Bislang hatte der sogenannte Einheitswert für das 3700 Quadratmeter große Grundstück mit Haus Herterichstraße 147 nur 9600 Mark betragen. Da vom Einheitswert die Grund-, Vermögen- und Erbschaftsteuer berechnet werden, bedeutet die Erhöhung um das fast 30fache für den Rentner künftig auch höhere Steuern. Hans Angerer, 66, erhob deshalb gegen den Bescheid Einspruch.
Mit ihm protestierte jeder dritte der bislang in Bayern neu veranlagten 600 000 Haus- und Grundbesitzer, denen der Einheitswert-Bescheid bereits zugestellt wurde. Rund neun Millionen weiteren Haus- und Grundbesitzern der Bundesrepublik, die 1966 zehnseitige Fragebogen zur Neubewertung ihrer Immobilien hatten ausfüllen müssen, steht der Ärger noch bevor. Im bayrischen Finanzministerium konstatierte Ministerialrät Dr. Max Rid, auf die Finanzämter wälze sich "eine Welle des Unmuts" zu.
Schon die 176 Fragen nach der Beschaffenheit von Haus und Boden waren so kompliziert gewesen, daß in Bonn der SPD-Abgeordnete Georg Kahn-Ackermann bekannt hatte: "Ich bin zu dumm, um diese Fragebogen auszufüllen." Jetzt liefert Paragraph 77 des neuen Bewertungsgesetzes Westdeutschlands Grundeigentümer den Taxierungskünsten der Finanzverwaltung aus.
Der Paragraph schreibt eine Mindestbewertung vor: Übersteigt der Wert des Grund und Bodens den Ertragswert -- das heißt praktisch die kapitalisierte Summe der Mieten -, so muß der Preis für Grund und Boden als Einheitswert eingesetzt werden. Die Mindestklausel trifft für alle Fälle zu, in denen ältere Häuser auf wertvollem Baugrund stehen oder die Gebäude auf relativ großen Grundstücken errichtet worden sind.
Den Verkehrswert pro Quadratmeter ermitteln kommunale Gutachterausschüsse, die den Grundstücksmarkt beobachten und sich nach den in jüngster Zeit erzielten Preisen richten.

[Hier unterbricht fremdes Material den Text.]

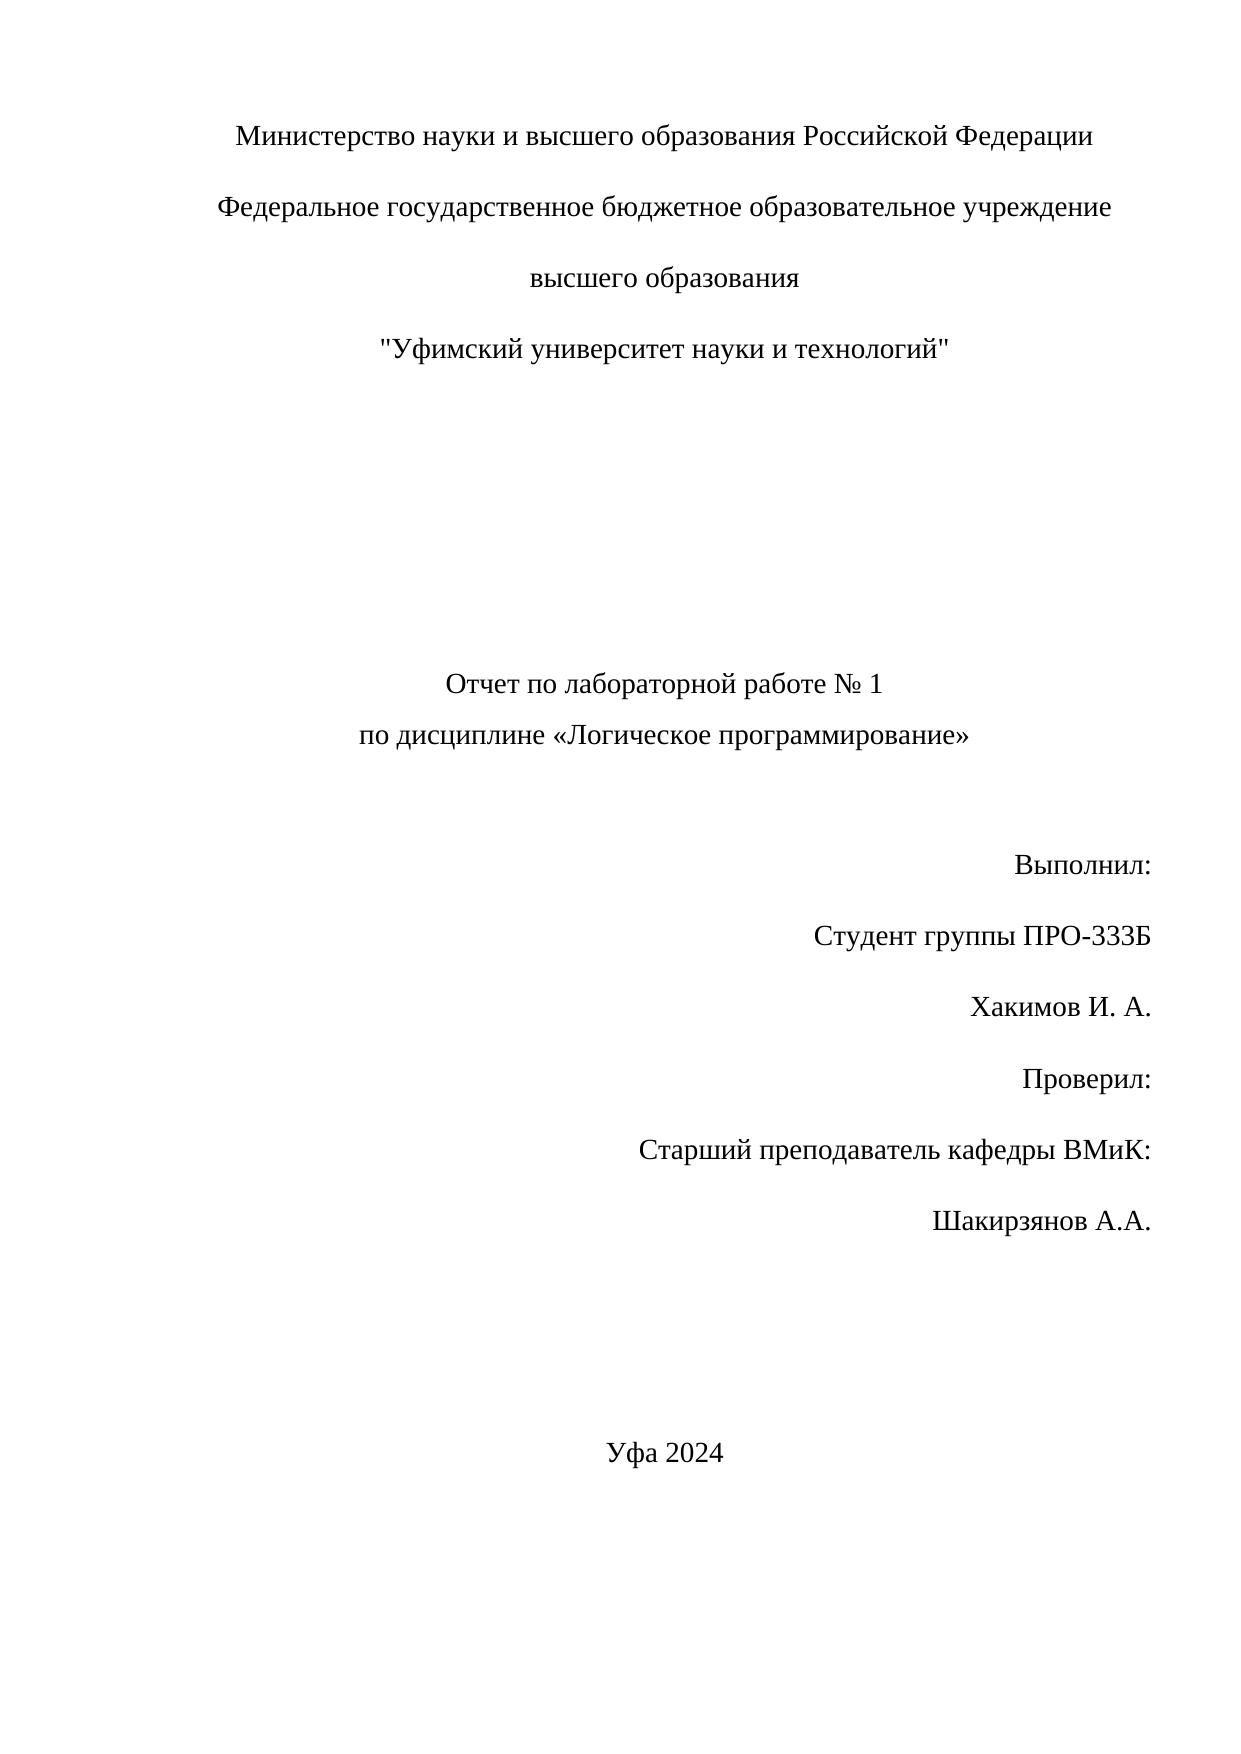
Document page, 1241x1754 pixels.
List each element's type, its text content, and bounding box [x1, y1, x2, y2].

text Проверил: [177, 1061, 1152, 1094]
text Отчет по лабораторной работе № 1 [177, 666, 1152, 700]
text Хакимов И. А. [177, 989, 1152, 1023]
text по дисциплине «Логическое программирование» [177, 717, 1152, 750]
text Федеральное государственное бюджетное образовательное учреждение [177, 189, 1152, 223]
text Старший преподаватель кафедры ВМиК: [177, 1132, 1152, 1165]
text Студент группы ПРО-333Б [177, 918, 1152, 952]
text Выполнил: [177, 847, 1152, 881]
text Шакирзянов А.А. [177, 1203, 1152, 1237]
text Уфа 2024 [177, 1436, 1152, 1469]
text высшего образования [177, 260, 1152, 294]
text "Уфимский университет науки и технологий" [177, 332, 1152, 365]
text Министерство науки и высшего образования Российской Федерации [177, 118, 1152, 152]
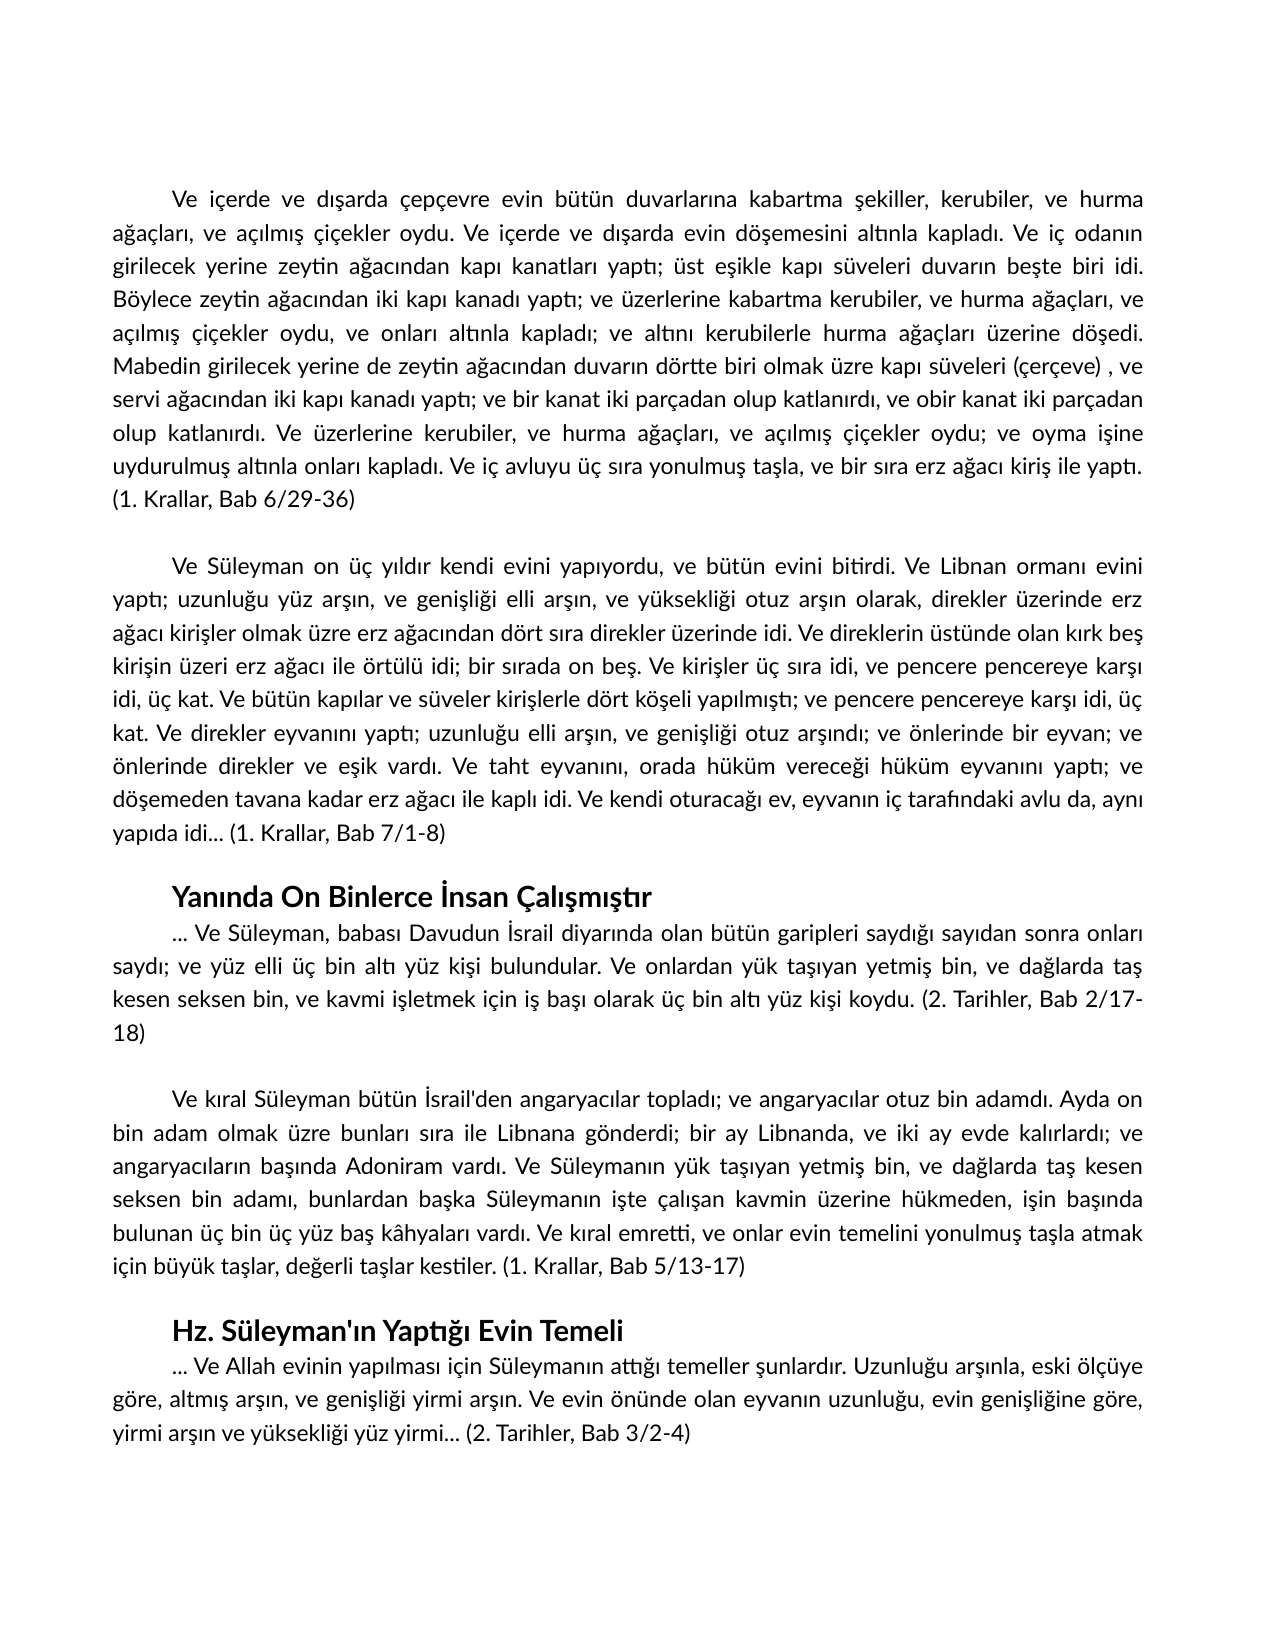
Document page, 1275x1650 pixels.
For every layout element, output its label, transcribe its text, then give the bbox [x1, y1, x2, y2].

text Yanında On Binlerce İnsan Çalışmıştır [112, 881, 1145, 914]
text Ve kıral Süleyman bütün İsrail'den angaryacılar topladı; ve angaryacılar otuz bin adamdı. Ayda on bin adam olmak üzre bunları sıra ile Libnana gönderdi; bir ay Libnanda, ve iki ay evde kalırlardı; ve angaryacıların başında Adoniram vardı. Ve Süleymanın yük taşıyan yetmiş bin, ve dağlarda taş kesen seksen bin adamı, bunlardan başka Süleymanın işte çalışan kavmin üzerine hükmeden, işin başında bulunan üç bin üç yüz baş kâhyaları vardı. Ve kıral emretti, ve onlar evin temelini yonulmuş taşla atmak için büyük taşlar, değerli taşlar kestiler. (1. Krallar, Bab 5/13-17) [112, 1081, 1145, 1281]
text ... Ve Süleyman, babası Davudun İsrail diyarında olan bütün garipleri saydığı sayıdan sonra onları saydı; ve yüz elli üç bin altı yüz kişi bulundular. Ve onlardan yük taşıyan yetmiş bin, ve dağlarda taş kesen seksen bin, ve kavmi işletmek için iş başı olarak üç bin altı yüz kişi koydu. (2. Tarihler, Bab 2/17-18) [112, 914, 1145, 1048]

Da aber nicht überall ständig Grundstücke den Besitzer wechseln, sind die Bodenrichtwerte der Gutachter häufig "über den Daumen gepeilt", meint Diplomkaufmann Eberhard Koellreutter vom bayrischen Hausbesitzerverband.
Die Einheitswerte waren zum letztenmal 1935 festgelegt worden und entsprechen heute nur noch zu einem Bruchteil dem Zeitwert. In jedem Falle werden deshalb die neuen Bescheide für die Steuerzahler über den alten Sätzen liegen. Nach Meinung der Hausbesitzerverbände jedoch sollte die Mindestwertklausel abgeschafft werden, weil sie zu ungerecht hohen Werten führt. Selbst für Eigentumswohnungen wurden Erhöhungen von beispielsweise 5600 auf 58 000 Mark Einheitswert festgestellt.
Der Bayerische Siedler- und Eigenheimerbund berichtete von einem Grundstück, für das sogar unterschiedliche Quadratmeterpreise veranschlagt wurden. Die Parzelle liegt in Waldperlach und gehört teils zum Stadtgebiet München und teils zum Landkreis.
Die kommunalen Gutachter bewerteten daher den städtischen Teil des Bodens mit 85 Mark pro Quadratmeter, das im Landkreis München gelegene Stück dagegen nur mit 45 Mark. Demnach beträgt der Einheitswert im einen Fall 68 000 Mark und im anderen -- für eine gleich große und gleichwertige Fläche -- 36 000 Mark.
Westdeutschlands Hausbesitzern wird deshalb von ihren Verbänden pauschal empfohlen, innerhalb der vorgesehenen Frist von vier Wochen Einspruch gegen die neuen Einheitswerte einzulegen. Die Eigentümer riskieren damit wenig. Selbst bei einem umstrittenen Wert von 100 000 Mark betragen die Gebühren nur 45,50 Mark, wenn der Einspruch zurückgewiesen wird.
Ministerialrat Dr. Rid in München sieht in dem umstrittenen Paragraphen 77 ein "vernünftiges Regulativ": Besitzer allzu großer oder wirtschaftlich gering genutzter Grundstücke würden durch die Mindestbewertung gezwungen, ganz oder teilweise zu verkaufen. Dadurch sei eine dichtere Bebauung möglich.
Rentner Hans Angerer in München-Forstenried dagegen äußerte den Verdacht, sein Besitztum solle "auf kaltem Weg" enteignet werden.